Use of the laser enables the surgeon to excise the disease very carefully and precisely with the least spread of damage to adjacent structures. Thus, healthy tissue is preserved, and injuries to other structures are minimized.
- What are some of your personal experiences with patients who have had this surgery?
Dr. Milburn: I have had patients with multiple miscarriages or years of infertility that have gone to many different doctors and have had the “million-dollar work-up” that have made their way to me and have broken down in front of me in the office due to their despair over their suffering.
Usually these patients have endometriosis, and it hasn’t even been brought up to them once in their many appointments with their physicians, and certainly a laparoscopy was never mentioned.
After treating their disease and sometimes delivering their babies that resulted after the surgery, I can’t imagine more rewarding work in medicine.
- Please explain how your faith informs your medical expertise.
My faith informs everything I do in my life and certainly my medical practice.
I was drawn to OBGYN in medical school–and even before I started school–due to the life issues in the field.

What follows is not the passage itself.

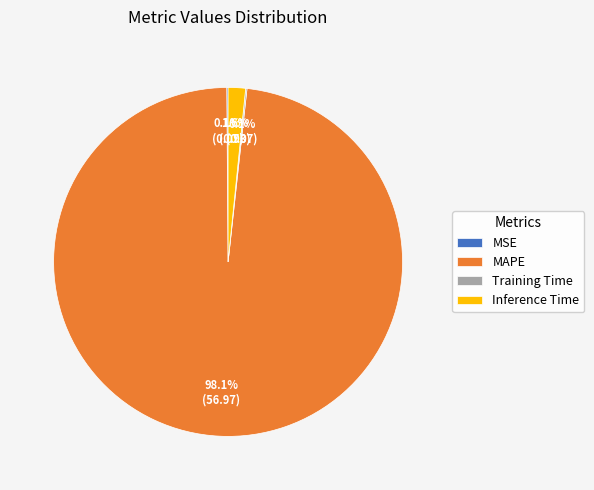

Which category has the biggest portion of the pie?

MAPE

I am a devout Catholic and strongly pro-life.
As such, I felt called to provide women with an alternative approach to what a secular culture provides, in which abortion is pushed and promoted, along with contraception, sterilization, and artificial reproductive technologies.
I concluded that if someone who feels as strongly as I do about these issues doesn’t step up to provide the alternative, then who am I expecting to step up to provide it in my place?
- What’s the key message you would like to communicate to our community about endometriosis?
If you’re suffering with pelvic pain, pain with intercourse, pain with periods, and the infertility that is associated with it, then you have a chance at diagnosis and treatment.
You don’t need to suffer and be offered band-aid interventions of various contraceptives for years that delay definitive treatment and subsequent relief.